Phase intermédiaire : La réassurance psychique

Le sujet est effondré. Rien n’est envisageable pour l’avenir et tout participe à une mort psychique qui est en train de l’envahir. Toutefois, il a comme une certaine étincelle de vie. Des pulsions importantes entrent efficacement en jeu à ce niveau là. C’est ici qu’il va y avoir une réactivation positive des « traces mnésiques perceptives » (R. Roussillon, 1995) que nous avions évoqué auparavant. Ceci va permettre au sujet de ressentir qu’il y a là quelqu’un qui veut et peut l’aider, un double étayant selon l’expression de Jean Guillaumin (1996). Il peut s’agir de l’institutrice qui le suit tout au long de l’année avec un certain espoir de voir se résoudre ses difficultés. Ce peut être le psychologue, psychiatre ou psychanalyste qui voit chez cet enfant une possibilité de remédiation des difficultés. Ce peut être encore un éducateur. Bref, toute personne, qui n’est pas indifférente aux difficultés scolaires mais aussi et avant tout psychiques du sujet, va permettre à ce dernier de retrouver progressivement dans un cadre (la classe, l’atelier, la salle de sport, etc.) suffisamment stable et malléable et par l’entremise de ce double étayant une réassurance psychique. C’est cette confiance qui va lui permettre de sortir de son état dépressif. Elle le propulse littéralement. Il est à ce niveau comme le bébé qui porté physiquement et psychiquement par l’objet, qui grâce au holding et handling (D.W.Winnicott,1960), accède à l’aire intermédiaire décrite par D.W. Winnicott (1952). Il s’agit en effet d’une progression psychique comme celle se jouant chez le bébé au 6ème mois de la vie. Ce processus en évoluant permet à l’enfant de se détacher de l’objet. Le sujet amorce donc ici véritablement une ascension psychique, que nous avons nommé processus progrédient.

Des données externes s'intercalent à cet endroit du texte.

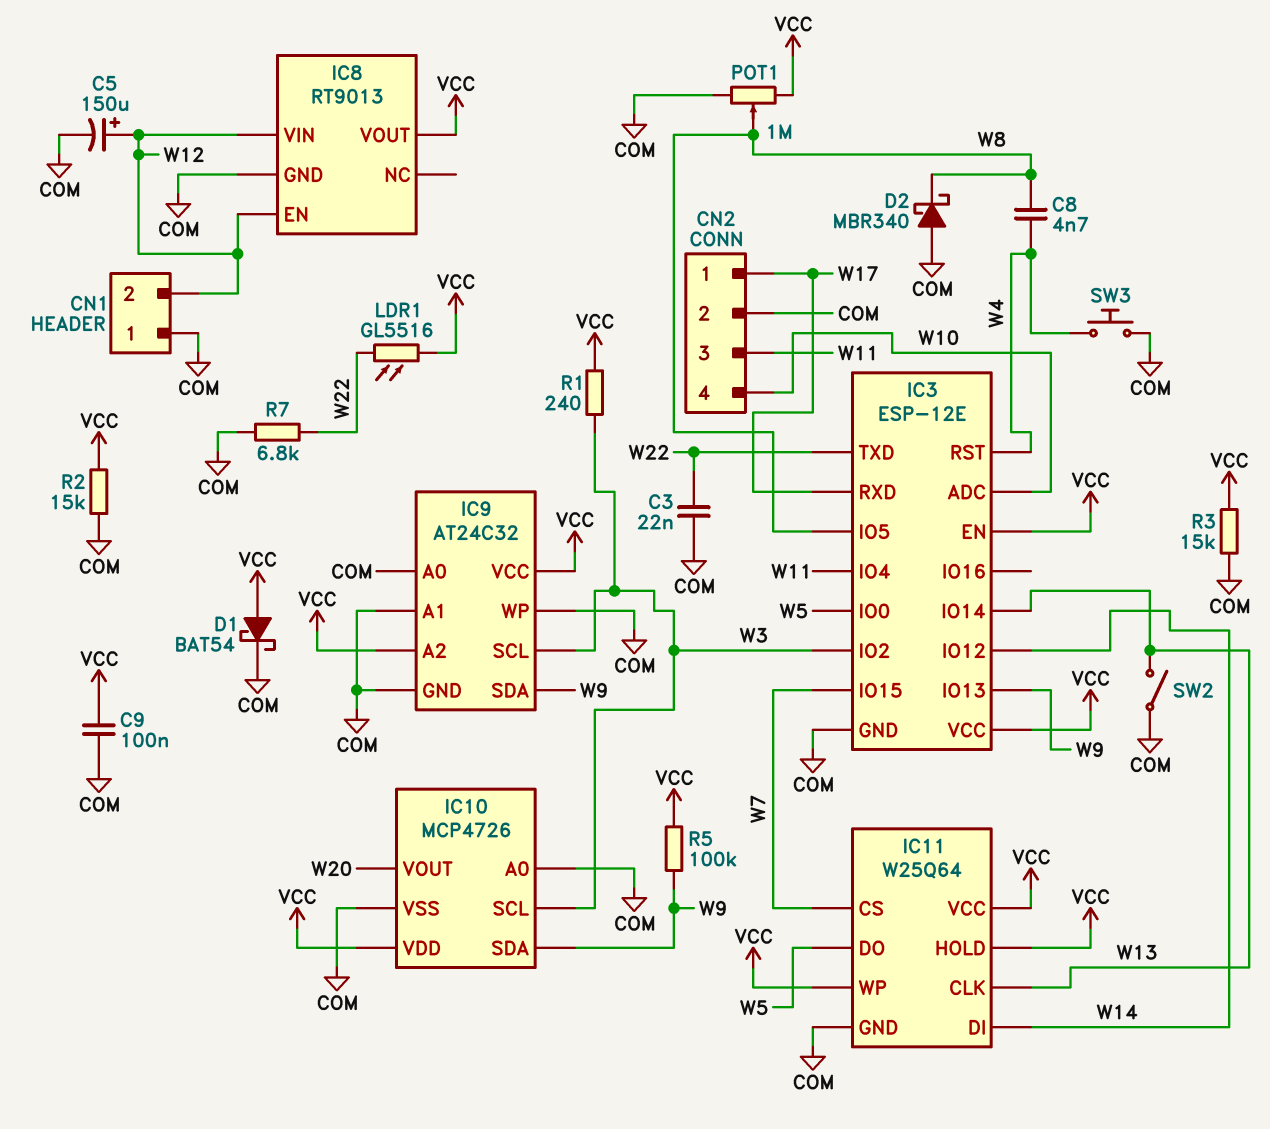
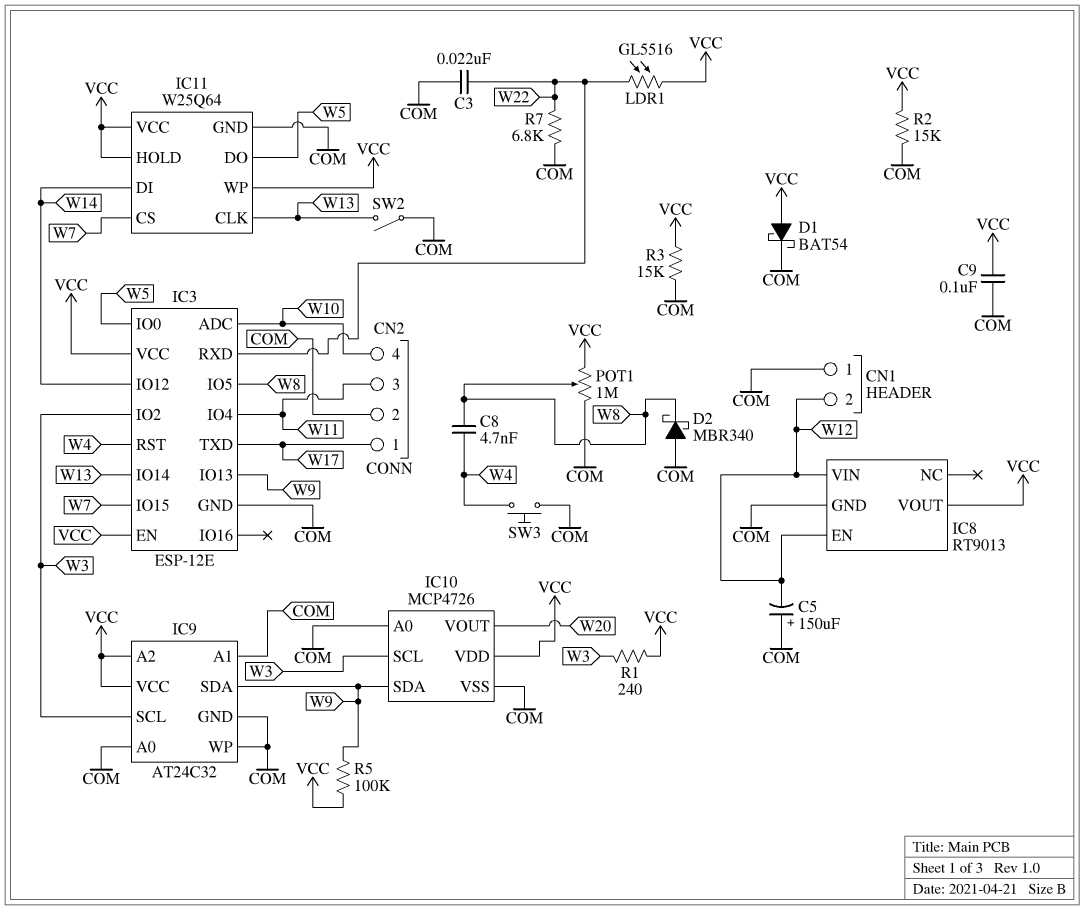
C5: 150uF (plus W12, minus COM) -> 150uF (plus COM, minus W12)
IC3 pin RXD: W17 -> W22
IC3 pin TXD: W22 -> W17

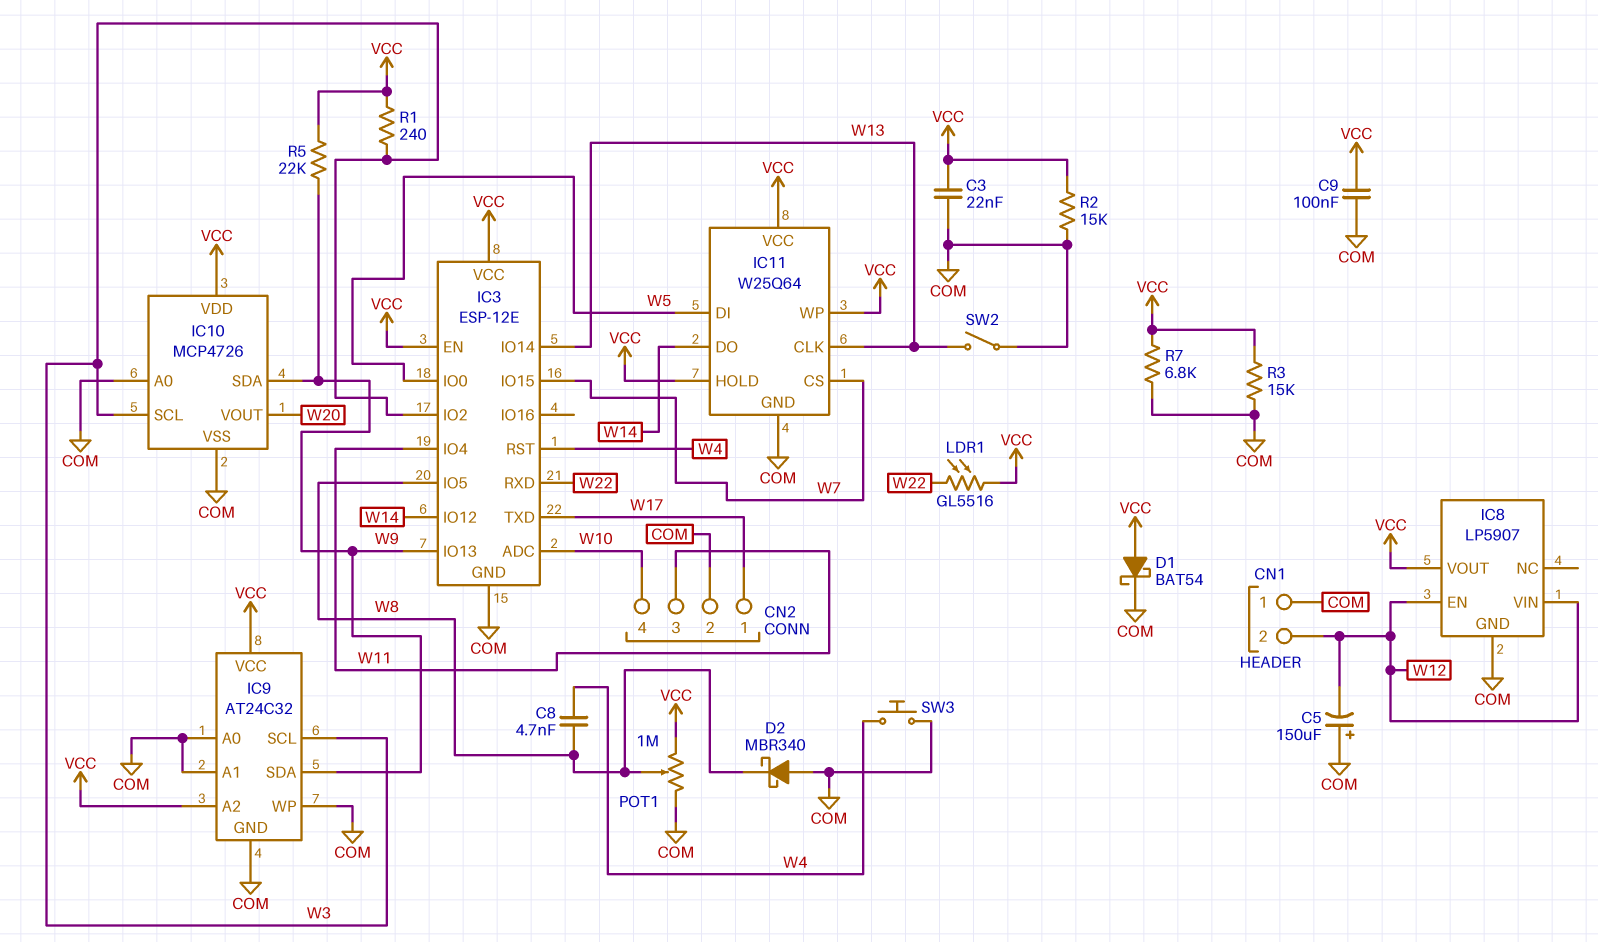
C3: 22nF (COM, W22) -> 22nF (COM, VCC)
IC8: RT9013 -> LP5907
IC11 pin DI: W14 -> W5
IC11 pin DO: W5 -> W14
R5: 100k (VCC, W9) -> 22k (VCC, W9)
R7: 6.8k (COM, W22) -> 6.8k (COM, VCC)

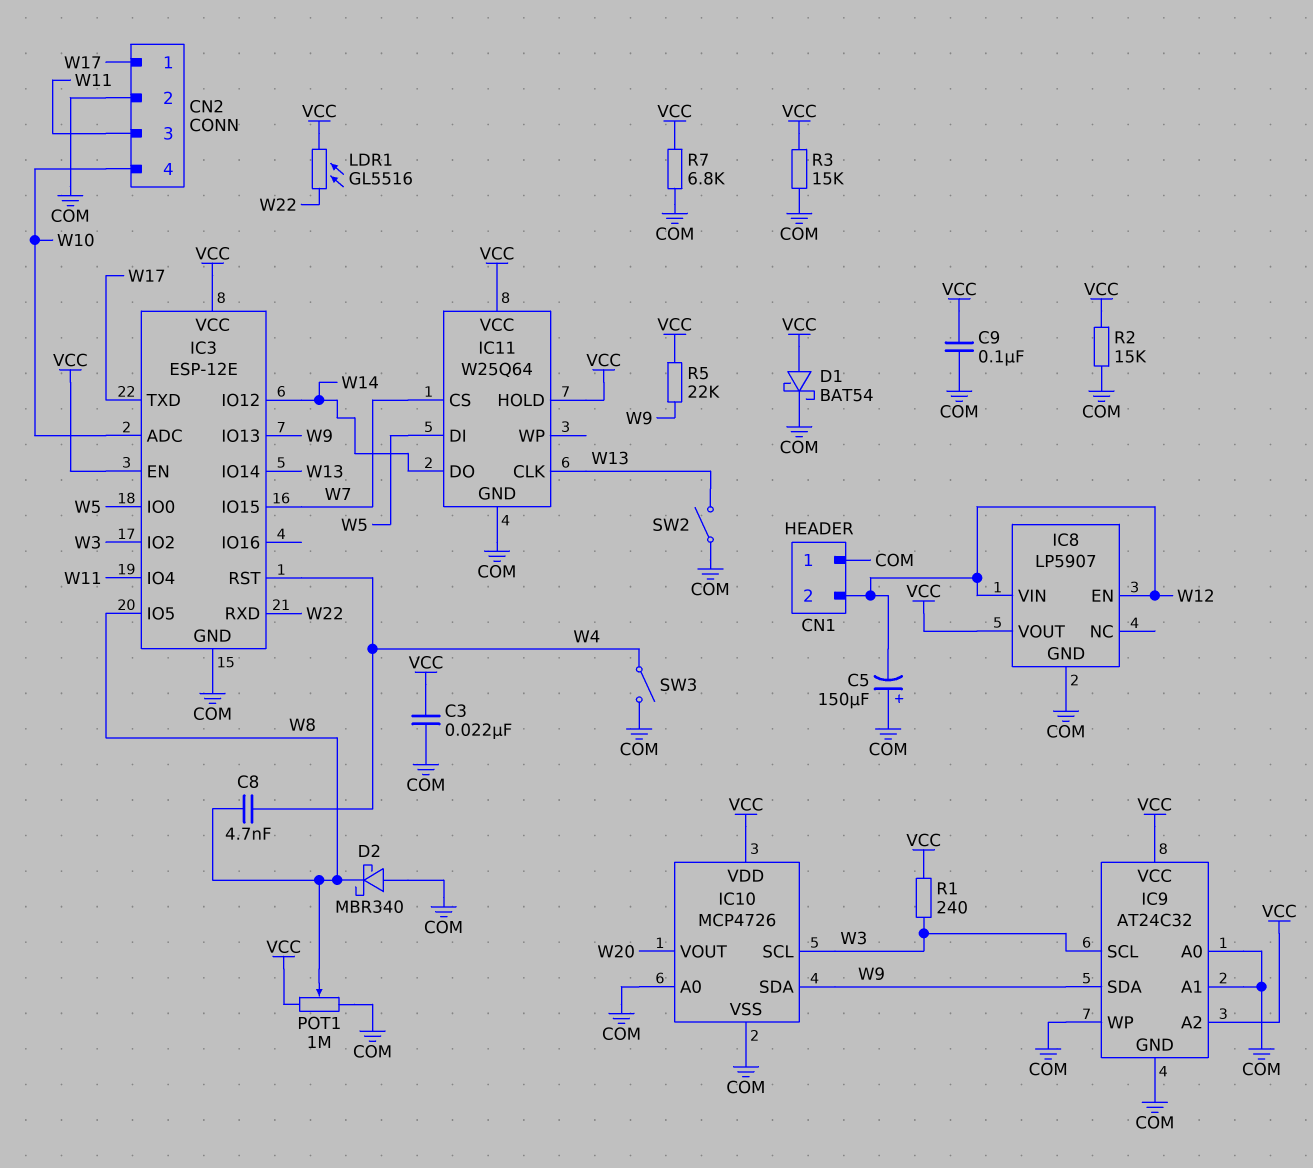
IC11 pin WP: VCC -> none
SW3: button (COM, W4) -> switch (COM, W4)

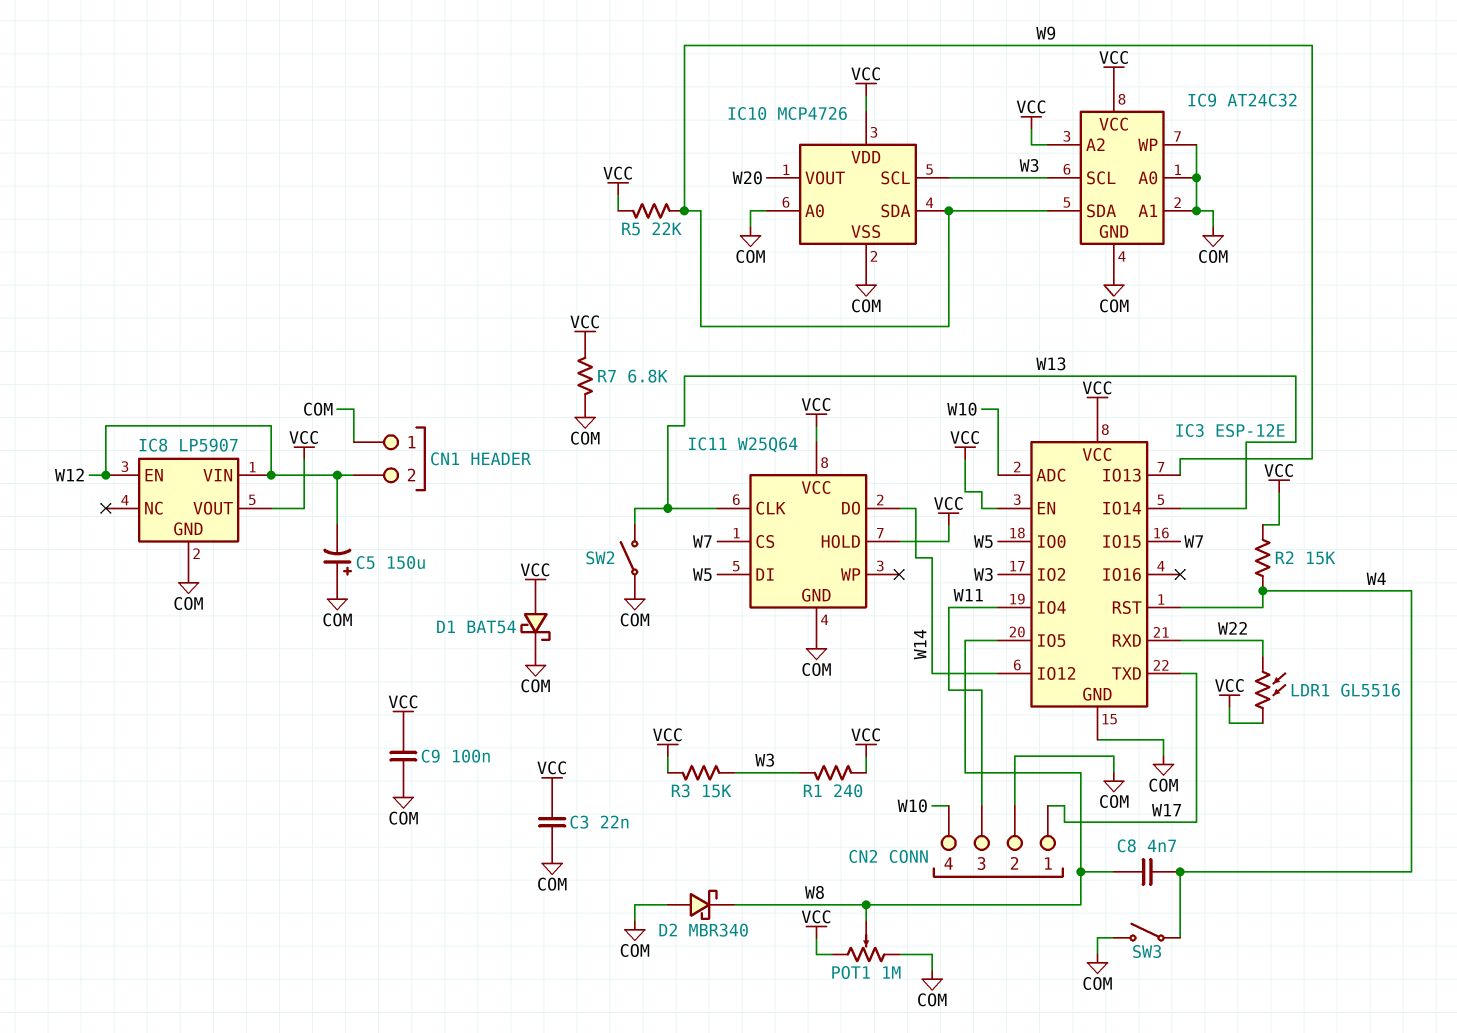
R2: 15k (COM, VCC) -> 15k (VCC, W4)
R3: 15k (COM, VCC) -> 15k (VCC, W3)

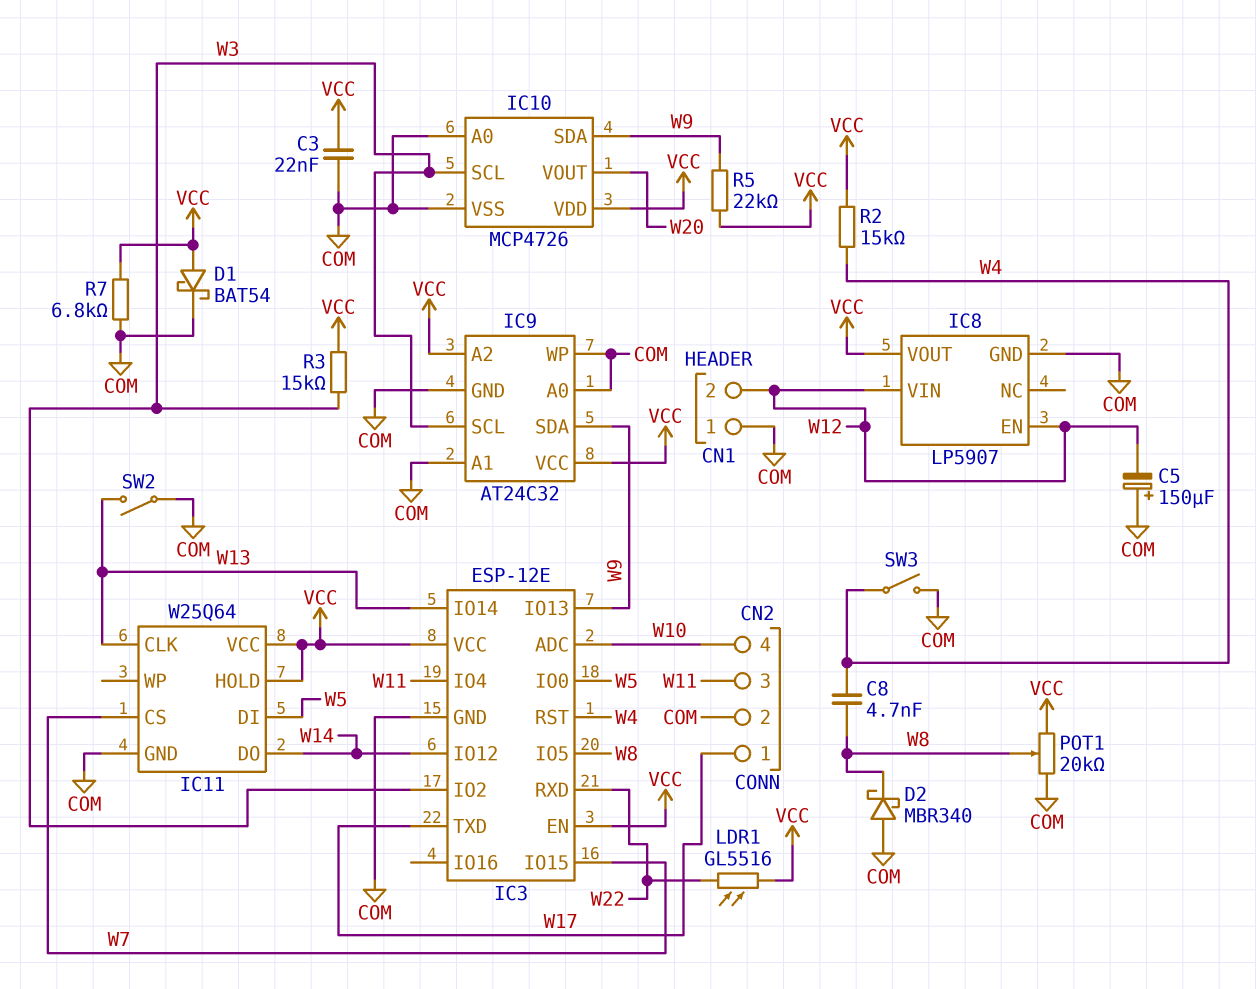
C9: 100nF (COM, VCC) -> none
POT1: 1M (COM, VCC, wiper W8) -> 20k (COM, VCC, wiper W8)
R1: 240 (VCC, W3) -> none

La psyché se "cramponne" donc véritablement en étant revalorisée du dehors. Cette revalorisation est primordiale dans tout le processus qui s’enclenche ici. En effet, elle va injecter de l’énergie à la psyché, ce qui va permettre au sujet de sortir de son état dépressif. Tout le processus de ce modèle spiralé nécessite beaucoup d’énergie. La psyché est ainsi fortement sollicitée du point de vue économique. Cette énergie est primordiale dans tout le déroulement. Il n’est ainsi pas étonnant de constater chez la plus grande partie de ces sujets une importante fatigabilité. A la fin du processus complet, les sujets sont littéralement épuisés. Cette étape post-dépression est extrêmement importante, car des pulsions entrent en action, et c’est grâce à elles que le processus est possible. C’est en quelque sorte ici que l’énergie se renouvelle et permet que s’esquisse le début du grand parcours de la psyché. Sans cette étape il ne serait pas possible au sujet d’enclencher le long processus à venir. Ici la psyché se recharge progressivement, elle obtient son capital entier d’énergie, grâce au cadre et au double étayant (J. Guillaumin, 1996). Par la suite ce capital va continuellement se réduire comme dans une batterie. Lorsque l’énergie sera complètement épuisée le sujet sera de retour vers cet état dépressif. La boucle sera bouclée. Nous aurons l’occasion d’y revenir.